▸ THE TASK: Among the lines of the records below, copy those that hold the word "Laney".

▸ Dataset entries:
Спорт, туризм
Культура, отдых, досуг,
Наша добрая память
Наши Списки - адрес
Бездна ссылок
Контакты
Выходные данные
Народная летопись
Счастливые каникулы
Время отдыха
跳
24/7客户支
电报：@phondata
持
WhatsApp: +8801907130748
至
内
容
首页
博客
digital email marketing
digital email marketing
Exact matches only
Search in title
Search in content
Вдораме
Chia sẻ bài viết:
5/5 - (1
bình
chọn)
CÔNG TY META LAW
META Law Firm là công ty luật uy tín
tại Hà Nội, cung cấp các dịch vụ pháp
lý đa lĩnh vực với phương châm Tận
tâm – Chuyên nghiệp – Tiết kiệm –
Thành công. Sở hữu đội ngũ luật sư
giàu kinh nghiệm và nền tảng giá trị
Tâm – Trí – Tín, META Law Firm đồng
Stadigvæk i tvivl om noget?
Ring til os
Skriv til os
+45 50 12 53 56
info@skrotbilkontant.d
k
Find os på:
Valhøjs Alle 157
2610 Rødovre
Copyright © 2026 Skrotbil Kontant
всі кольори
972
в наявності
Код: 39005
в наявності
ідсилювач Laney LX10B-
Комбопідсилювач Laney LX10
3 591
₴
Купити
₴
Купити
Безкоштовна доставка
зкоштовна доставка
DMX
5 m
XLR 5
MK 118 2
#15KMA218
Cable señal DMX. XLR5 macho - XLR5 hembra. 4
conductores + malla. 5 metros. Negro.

...

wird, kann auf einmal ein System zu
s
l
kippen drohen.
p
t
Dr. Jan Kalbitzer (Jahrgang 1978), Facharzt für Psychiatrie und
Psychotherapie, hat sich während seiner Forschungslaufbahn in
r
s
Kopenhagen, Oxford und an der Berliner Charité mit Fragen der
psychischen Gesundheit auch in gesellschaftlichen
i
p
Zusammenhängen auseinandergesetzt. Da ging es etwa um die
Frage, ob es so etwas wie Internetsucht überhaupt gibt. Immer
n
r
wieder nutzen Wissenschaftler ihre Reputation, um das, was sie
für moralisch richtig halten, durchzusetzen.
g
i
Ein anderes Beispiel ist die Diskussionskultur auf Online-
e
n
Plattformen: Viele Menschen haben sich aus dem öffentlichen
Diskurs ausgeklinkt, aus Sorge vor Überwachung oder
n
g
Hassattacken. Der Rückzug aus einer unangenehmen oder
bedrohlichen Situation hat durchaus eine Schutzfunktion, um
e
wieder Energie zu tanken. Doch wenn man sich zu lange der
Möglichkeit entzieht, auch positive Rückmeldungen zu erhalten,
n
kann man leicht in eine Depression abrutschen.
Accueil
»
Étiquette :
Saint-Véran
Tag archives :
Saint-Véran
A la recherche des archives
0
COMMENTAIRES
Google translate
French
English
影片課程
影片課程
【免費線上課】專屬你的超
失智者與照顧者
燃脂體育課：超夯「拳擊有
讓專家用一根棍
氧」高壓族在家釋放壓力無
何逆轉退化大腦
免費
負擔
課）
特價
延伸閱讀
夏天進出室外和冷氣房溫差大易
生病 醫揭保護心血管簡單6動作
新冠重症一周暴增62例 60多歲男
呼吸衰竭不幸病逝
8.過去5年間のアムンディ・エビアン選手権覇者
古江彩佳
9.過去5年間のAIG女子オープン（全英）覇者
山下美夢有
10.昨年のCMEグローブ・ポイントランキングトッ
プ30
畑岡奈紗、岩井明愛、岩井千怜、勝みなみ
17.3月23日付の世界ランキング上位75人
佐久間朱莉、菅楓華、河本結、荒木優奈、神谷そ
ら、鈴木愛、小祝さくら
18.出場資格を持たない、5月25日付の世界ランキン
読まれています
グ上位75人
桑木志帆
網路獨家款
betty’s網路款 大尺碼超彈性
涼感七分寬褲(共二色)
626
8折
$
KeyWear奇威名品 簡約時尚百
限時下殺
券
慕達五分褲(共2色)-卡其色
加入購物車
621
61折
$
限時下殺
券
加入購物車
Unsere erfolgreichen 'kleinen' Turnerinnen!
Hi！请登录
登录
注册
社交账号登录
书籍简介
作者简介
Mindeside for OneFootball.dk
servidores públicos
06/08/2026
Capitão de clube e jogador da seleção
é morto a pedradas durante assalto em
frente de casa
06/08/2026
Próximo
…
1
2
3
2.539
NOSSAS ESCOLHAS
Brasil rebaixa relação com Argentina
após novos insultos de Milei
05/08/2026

▸ EXERCISE OUTPUT:
ідсилювач Laney LX10B-
Комбопідсилювач Laney LX10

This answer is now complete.